The new valuation criteria set by Moody’s put California’s financial situation in a much bleaker light.
(June 13, 2013) - California's unfunded pension liabilities for all state and local governments combined is roughly $329 billion, according to Moody's new actuarial method—nearly double the original estimate of $128 billion.
The adjustment is based on a 13-year duration estimate for all plans. Each plan's actuarial accrued liability (AAL) is projected for 13 years at the plans reported discount rate. Moody's then discounts these liabilities at the high-grade long-term corporate bond rate of 5.5%, which it deems less risky than the standard 7.5%. The calculation results in an increase in AAL of roughly 13% for each one percentage point difference between 5.5% and the plan's discount rate.
By Moody's new calculations, using the 5.5% discount rate, Californian public pension plans, in aggregate, are only 64% funded, not 82%.
Employee retiree costs to date have been vastly underreported to taxpayers, according to Moody's. Governmental Accounting Standards Board (GASB) has established new rules to help prevent misreporting, and with the changes, new estimates put California's unfunded liabilities at nearly double the previous estimate.
Moody's has placed 30 Californian cities on the watch list for a possible credit downgrade, while the state itself has the second lowest credit rating in the nation behind Illinois.
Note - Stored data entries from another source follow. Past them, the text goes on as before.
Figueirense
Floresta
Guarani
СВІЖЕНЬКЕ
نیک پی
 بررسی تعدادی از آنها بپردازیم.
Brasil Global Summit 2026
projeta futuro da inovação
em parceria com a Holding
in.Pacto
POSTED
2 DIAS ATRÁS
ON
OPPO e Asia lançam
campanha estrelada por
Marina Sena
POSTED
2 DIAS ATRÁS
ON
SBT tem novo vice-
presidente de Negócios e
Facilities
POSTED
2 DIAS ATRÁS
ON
GASB's new rules will require state and local governments to report funded status according to lower expected rates of returns on assets. However, it is largely up to state and local governments to address how these plans can be better funded.
Last year, California Governor Jerry Brown signed a bill that will save between $43 billion and $56 billion in pension pay outs over the next three decades, according to estimates by the state's public retirement system.
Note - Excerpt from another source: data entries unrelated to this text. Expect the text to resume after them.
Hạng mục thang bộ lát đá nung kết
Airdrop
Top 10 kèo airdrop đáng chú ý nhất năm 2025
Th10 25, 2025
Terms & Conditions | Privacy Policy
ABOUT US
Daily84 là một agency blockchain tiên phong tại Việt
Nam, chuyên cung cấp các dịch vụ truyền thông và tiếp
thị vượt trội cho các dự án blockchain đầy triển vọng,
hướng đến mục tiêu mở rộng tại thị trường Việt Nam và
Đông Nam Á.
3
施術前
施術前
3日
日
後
GASB's new rules and Moody's new criteria are a step in the right direction, but most US pension systems are seen as more funded than they are, according to Andrew Biggs, pension expert resident scholar at the American Enterprise Institute.
When asked whether the new criteria's would change contributions or the governance of a fund, he said the markets will cause the change when governments see their borrowing rates multiply because of the insolvency of their pension funds.
"The funds are like airplanes," he said. "They were flying at 20,000 feet before the most recent financial crisis, when they lost 10,000 feet. While they have regained some altitude, they are still operating as if they will gain 8% or 9% annually in the long term. If we have another fall in markets, the pension plane will surely crash."